* _Exercise instructions_
Find the line with "Table 2. Frequency" in the records below. Output exactly from there until after the line with "Fig. 4 Differences", without pictures.

(Items from a dataset)
____________

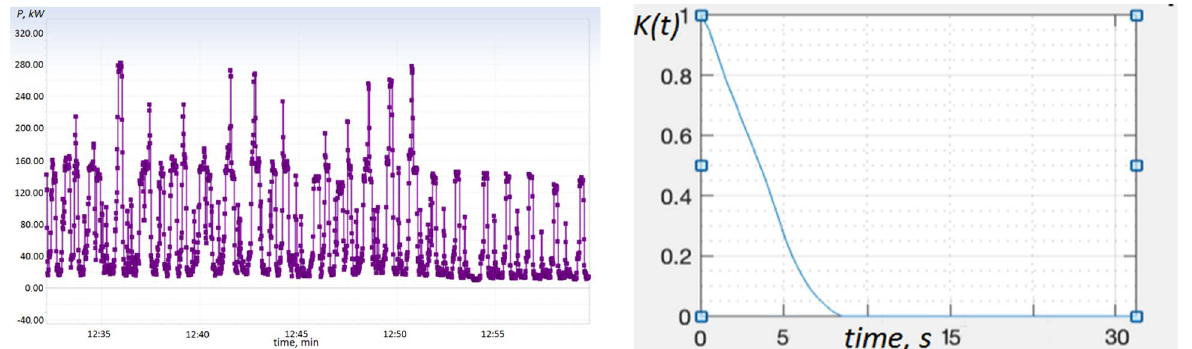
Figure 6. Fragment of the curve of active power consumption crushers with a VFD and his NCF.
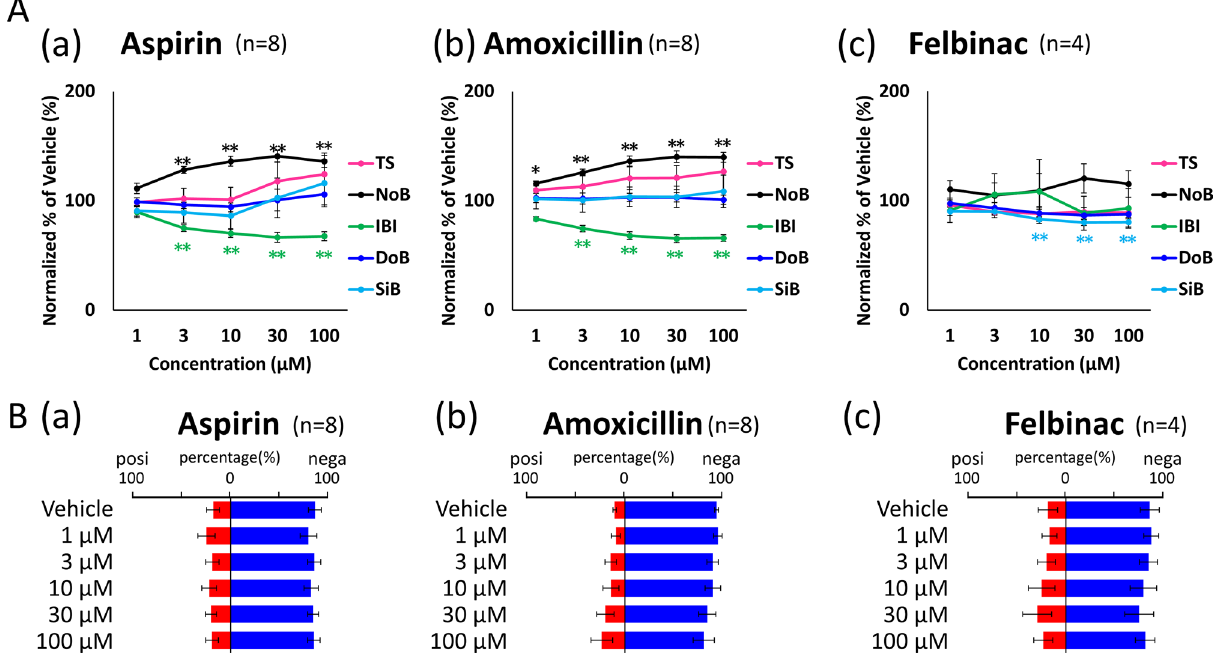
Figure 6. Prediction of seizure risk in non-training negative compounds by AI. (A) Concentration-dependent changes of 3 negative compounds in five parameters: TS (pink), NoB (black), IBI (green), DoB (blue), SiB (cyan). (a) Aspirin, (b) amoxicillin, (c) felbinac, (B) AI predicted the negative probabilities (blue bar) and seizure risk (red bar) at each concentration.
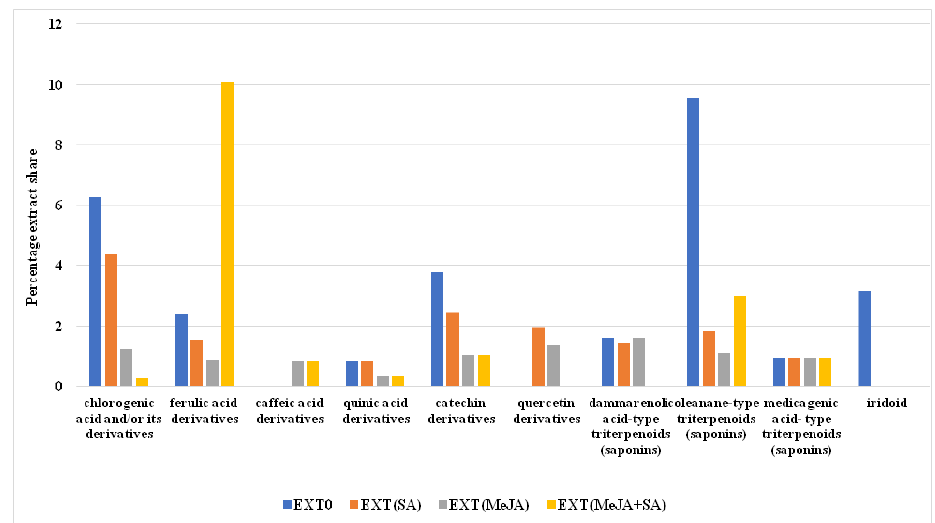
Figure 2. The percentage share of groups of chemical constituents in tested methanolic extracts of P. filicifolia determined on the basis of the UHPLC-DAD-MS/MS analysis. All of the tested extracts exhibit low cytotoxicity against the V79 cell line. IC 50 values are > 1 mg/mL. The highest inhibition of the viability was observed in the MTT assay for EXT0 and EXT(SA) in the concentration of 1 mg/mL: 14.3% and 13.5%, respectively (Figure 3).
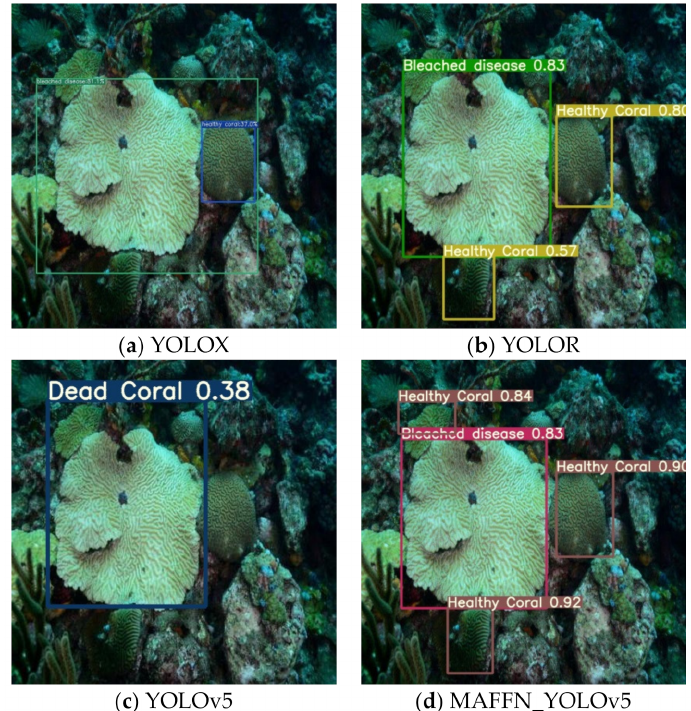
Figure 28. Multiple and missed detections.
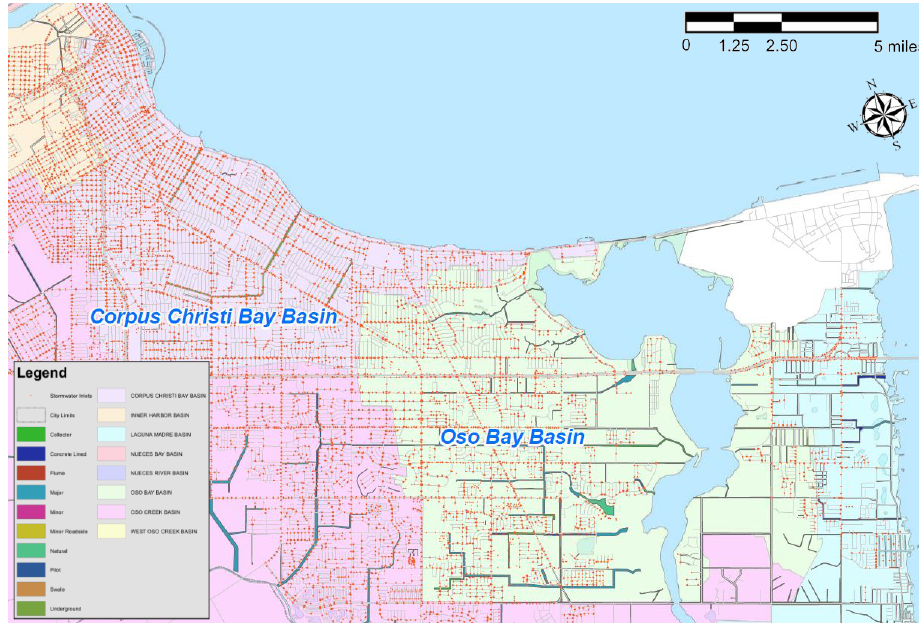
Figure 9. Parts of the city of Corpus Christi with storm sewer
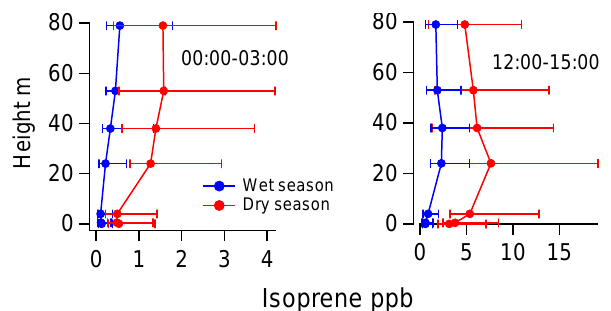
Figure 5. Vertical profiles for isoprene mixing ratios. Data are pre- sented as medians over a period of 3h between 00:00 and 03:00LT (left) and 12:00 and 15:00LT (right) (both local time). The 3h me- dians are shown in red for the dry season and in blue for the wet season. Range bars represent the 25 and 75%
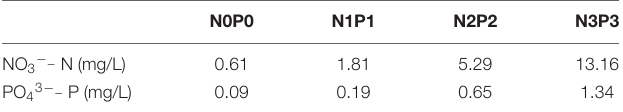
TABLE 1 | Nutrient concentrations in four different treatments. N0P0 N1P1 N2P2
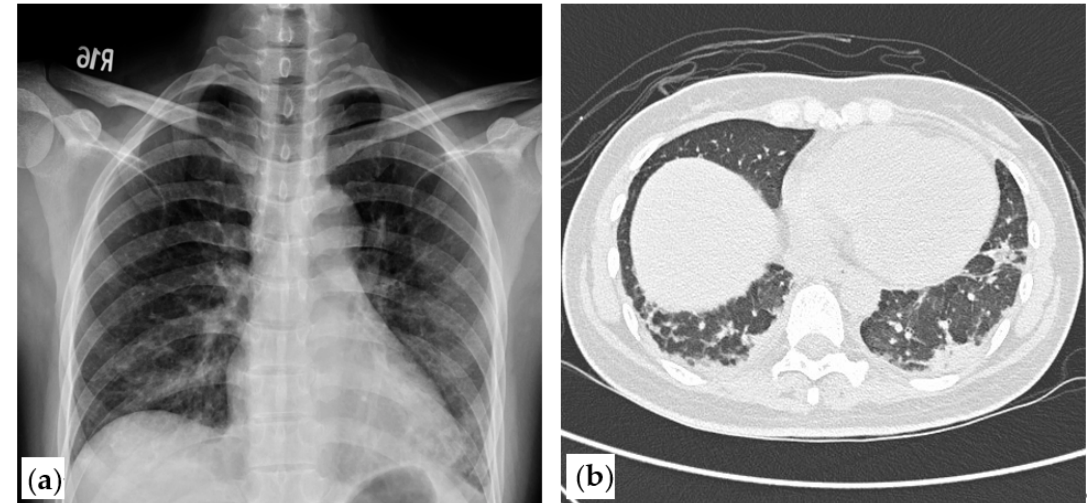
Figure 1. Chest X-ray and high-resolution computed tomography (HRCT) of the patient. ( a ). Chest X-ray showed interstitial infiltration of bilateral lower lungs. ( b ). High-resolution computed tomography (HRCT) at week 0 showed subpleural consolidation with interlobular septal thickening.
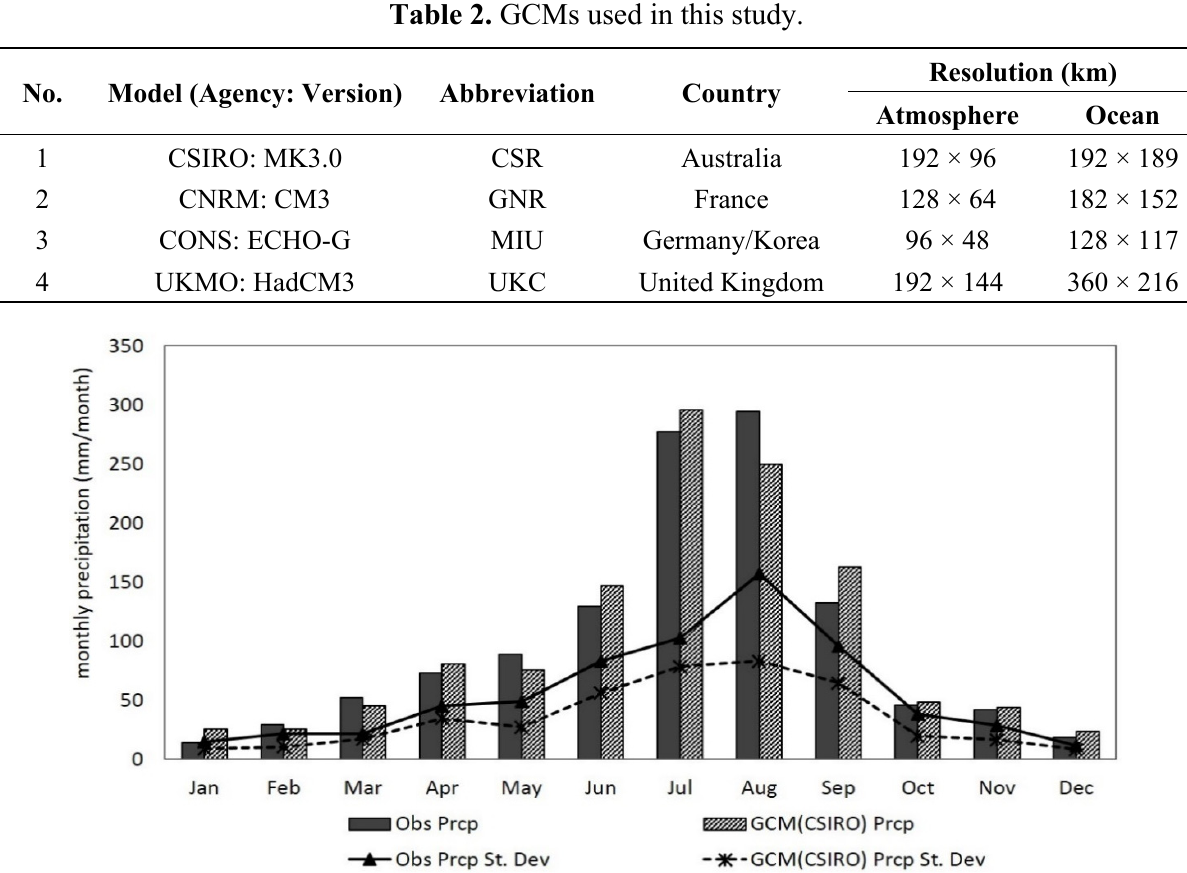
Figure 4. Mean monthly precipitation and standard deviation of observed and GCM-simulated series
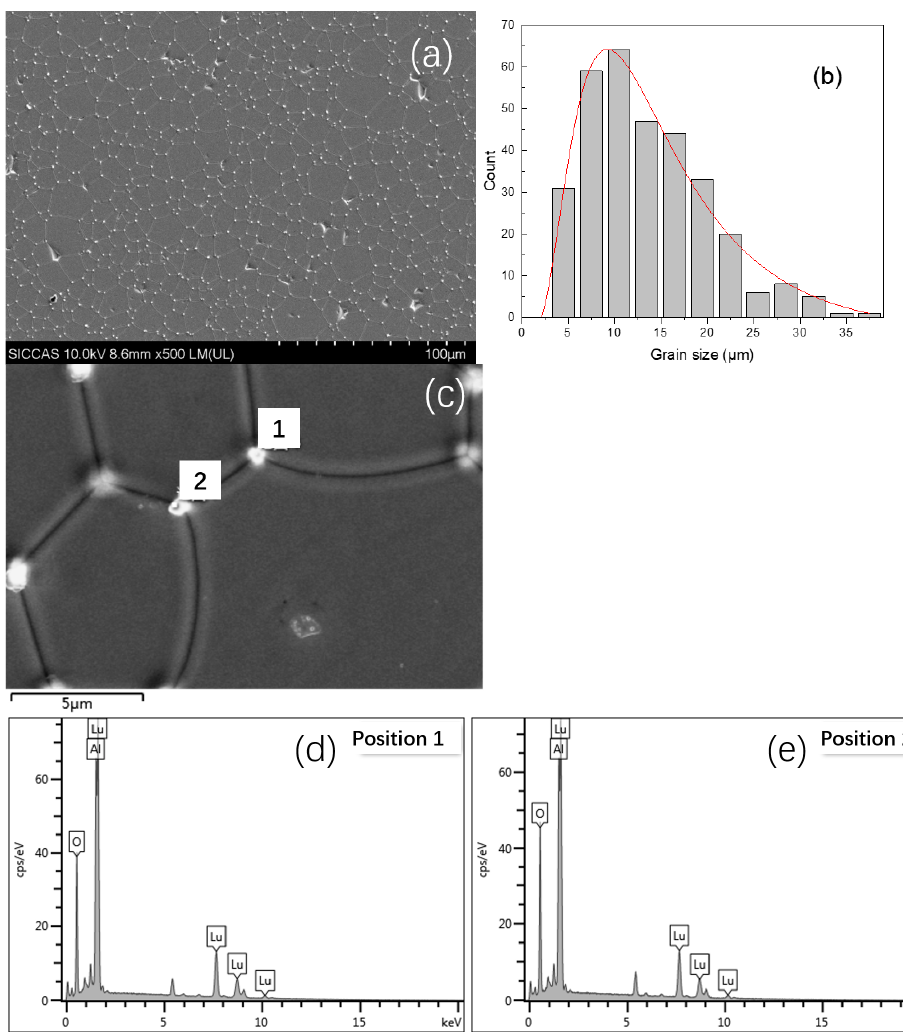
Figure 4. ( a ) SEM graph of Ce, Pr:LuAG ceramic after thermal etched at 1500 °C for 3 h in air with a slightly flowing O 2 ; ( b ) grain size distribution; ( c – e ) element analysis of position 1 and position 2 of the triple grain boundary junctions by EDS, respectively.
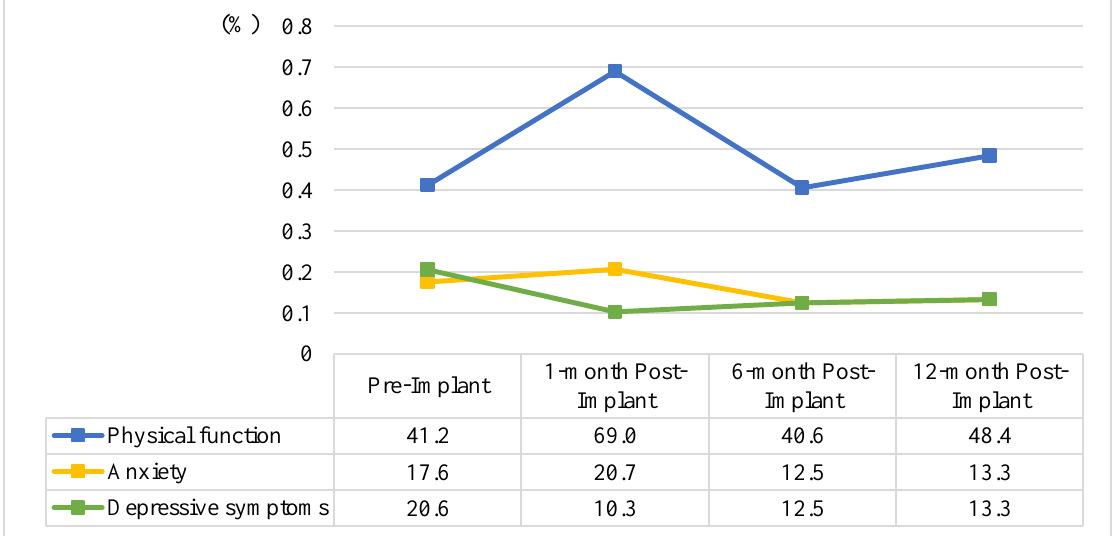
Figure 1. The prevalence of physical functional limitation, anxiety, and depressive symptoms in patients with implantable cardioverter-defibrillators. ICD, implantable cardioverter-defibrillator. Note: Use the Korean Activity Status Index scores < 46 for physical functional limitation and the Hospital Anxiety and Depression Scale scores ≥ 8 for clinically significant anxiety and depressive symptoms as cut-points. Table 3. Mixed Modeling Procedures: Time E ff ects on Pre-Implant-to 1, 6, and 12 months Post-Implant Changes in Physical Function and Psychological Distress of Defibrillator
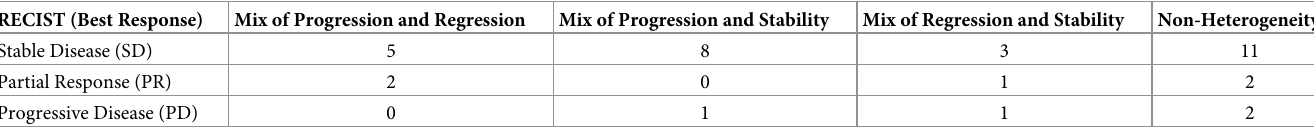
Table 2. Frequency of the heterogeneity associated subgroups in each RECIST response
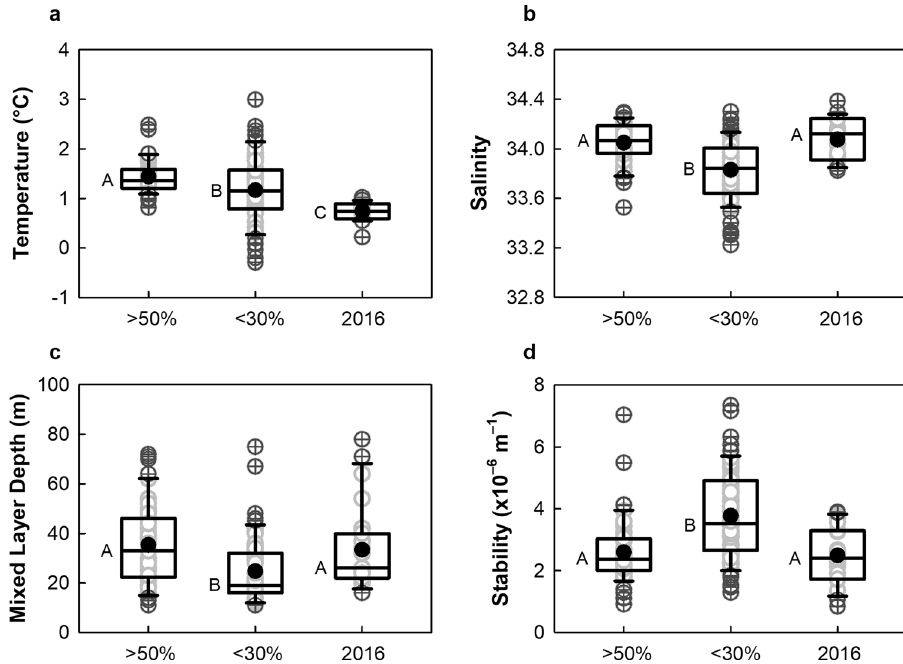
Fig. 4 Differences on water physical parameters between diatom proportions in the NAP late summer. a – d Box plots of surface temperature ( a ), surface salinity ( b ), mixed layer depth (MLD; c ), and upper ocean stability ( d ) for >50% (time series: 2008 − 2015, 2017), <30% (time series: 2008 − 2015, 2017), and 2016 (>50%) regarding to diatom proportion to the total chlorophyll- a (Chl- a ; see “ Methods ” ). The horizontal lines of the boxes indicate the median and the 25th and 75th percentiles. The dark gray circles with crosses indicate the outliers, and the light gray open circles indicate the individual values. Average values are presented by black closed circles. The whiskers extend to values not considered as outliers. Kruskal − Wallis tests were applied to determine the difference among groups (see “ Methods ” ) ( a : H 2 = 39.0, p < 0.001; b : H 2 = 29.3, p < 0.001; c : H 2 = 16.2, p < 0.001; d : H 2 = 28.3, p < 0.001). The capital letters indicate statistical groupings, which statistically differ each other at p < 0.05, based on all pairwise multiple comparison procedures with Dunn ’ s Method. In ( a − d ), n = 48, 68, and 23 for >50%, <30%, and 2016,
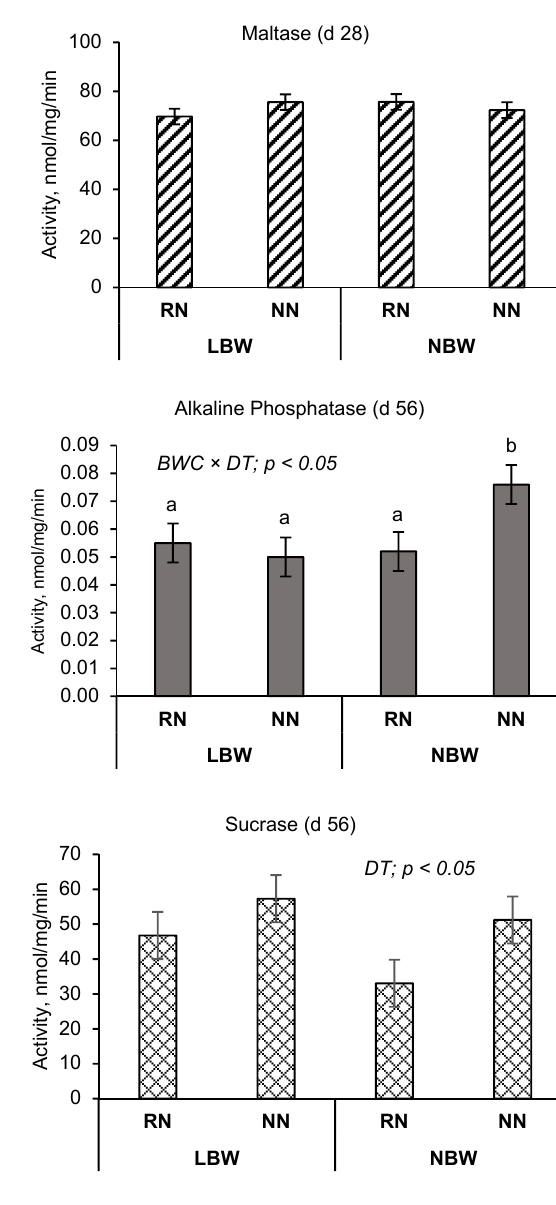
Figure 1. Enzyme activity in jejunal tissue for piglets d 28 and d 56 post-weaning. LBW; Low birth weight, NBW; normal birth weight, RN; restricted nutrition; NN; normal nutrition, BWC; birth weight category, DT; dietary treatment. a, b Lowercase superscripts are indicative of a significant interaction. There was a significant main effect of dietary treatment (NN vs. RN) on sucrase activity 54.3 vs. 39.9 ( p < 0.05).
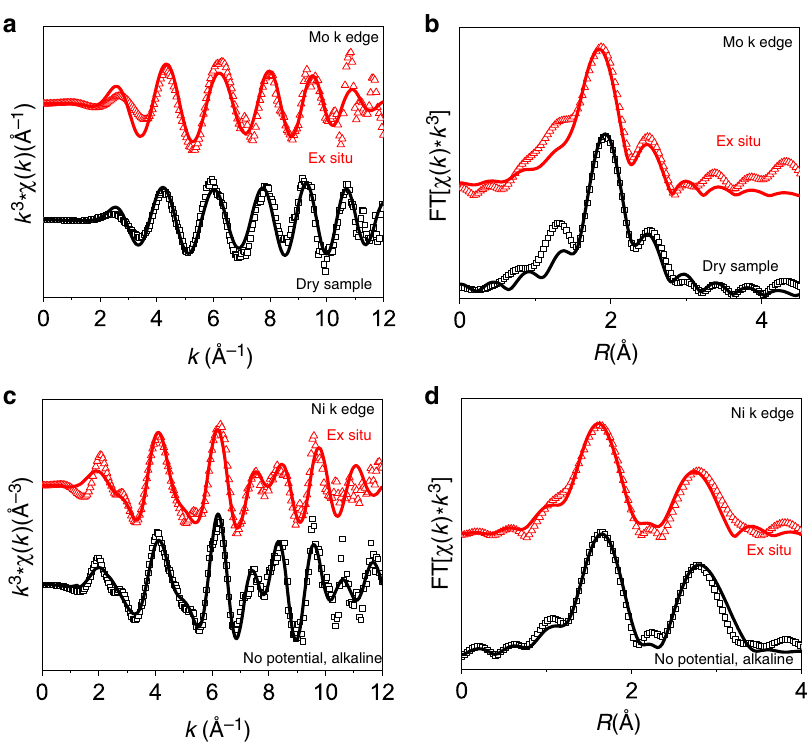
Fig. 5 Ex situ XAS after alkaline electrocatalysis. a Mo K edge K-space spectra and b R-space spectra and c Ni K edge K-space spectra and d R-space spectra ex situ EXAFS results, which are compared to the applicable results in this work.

____________

* _Solution to the exercise_
Table 2. Frequency of the heterogeneity associated subgroups in each RECIST response
Fig. 4 Differences on water physical parameters between diatom proportions in the NAP late summer. a – d Box plots of surface temperature ( a ), surface salinity ( b ), mixed layer depth (MLD; c ), and upper ocean stability ( d ) for >50% (time series: 2008 − 2015, 2017), <30% (time series: 2008 − 2015, 2017), and 2016 (>50%) regarding to diatom proportion to the total chlorophyll- a (Chl- a ; see “ Methods ” ). The horizontal lines of the boxes indicate the median and the 25th and 75th percentiles. The dark gray circles with crosses indicate the outliers, and the light gray open circles indicate the individual values. Average values are presented by black closed circles. The whiskers extend to values not considered as outliers. Kruskal − Wallis tests were applied to determine the difference among groups (see “ Methods ” ) ( a : H 2 = 39.0, p < 0.001; b : H 2 = 29.3, p < 0.001; c : H 2 = 16.2, p < 0.001; d : H 2 = 28.3, p < 0.001). The capital letters indicate statistical groupings, which statistically differ each other at p < 0.05, based on all pairwise multiple comparison procedures with Dunn ’ s Method. In ( a − d ), n = 48, 68, and 23 for >50%, <30%, and 2016,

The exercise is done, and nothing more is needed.